● **What is expected**
Could you write out the listing below exactly as it stands, leaving out the pictures?

● **Stored data**
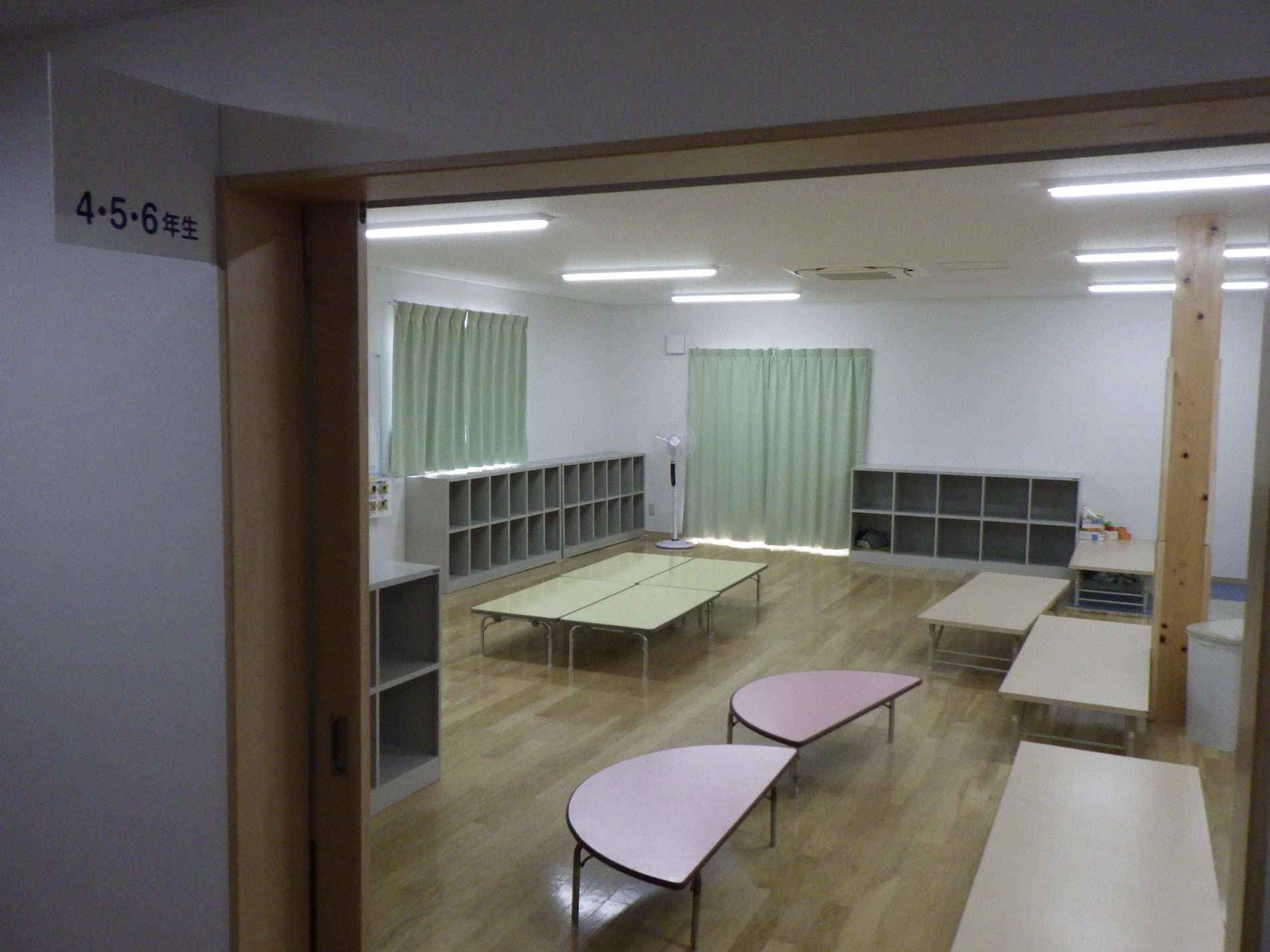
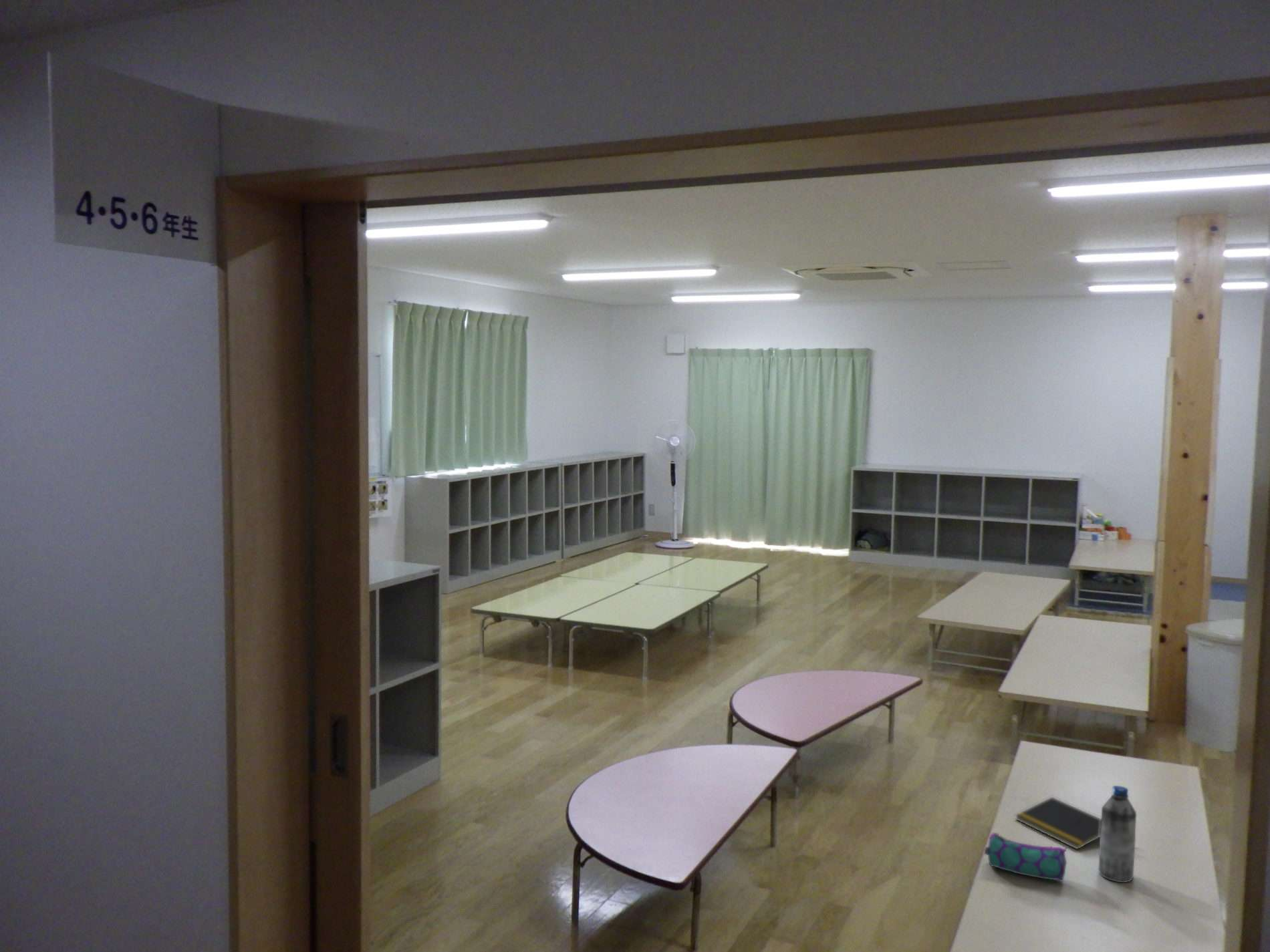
+ pencil case [984,832,1067,883]
+ notepad [1015,796,1102,850]
+ water bottle [1098,785,1137,883]
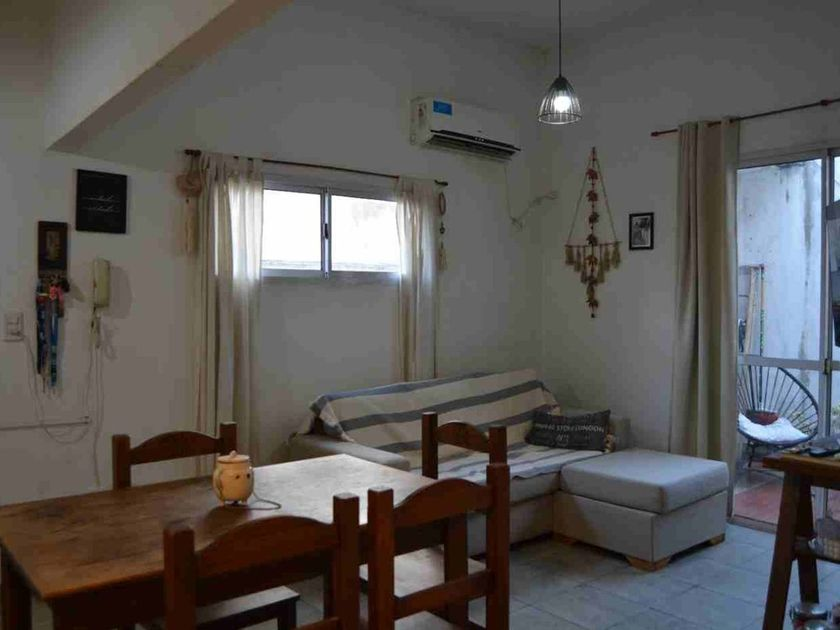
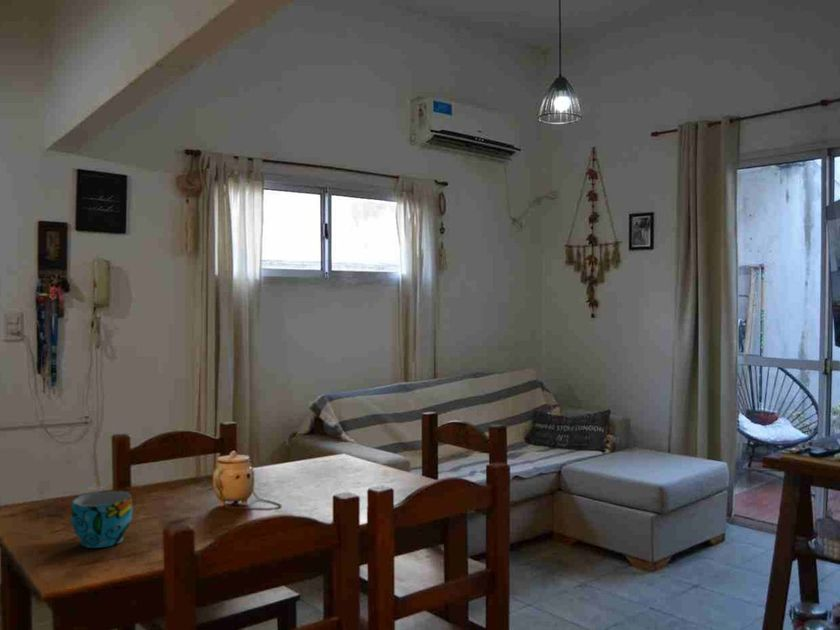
+ cup [70,490,134,549]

● **Result of the exercise**
+ pencil case [984,832,1067,883]
+ notepad [1015,796,1102,850]
+ water bottle [1098,785,1137,883]
+ cup [70,490,134,549]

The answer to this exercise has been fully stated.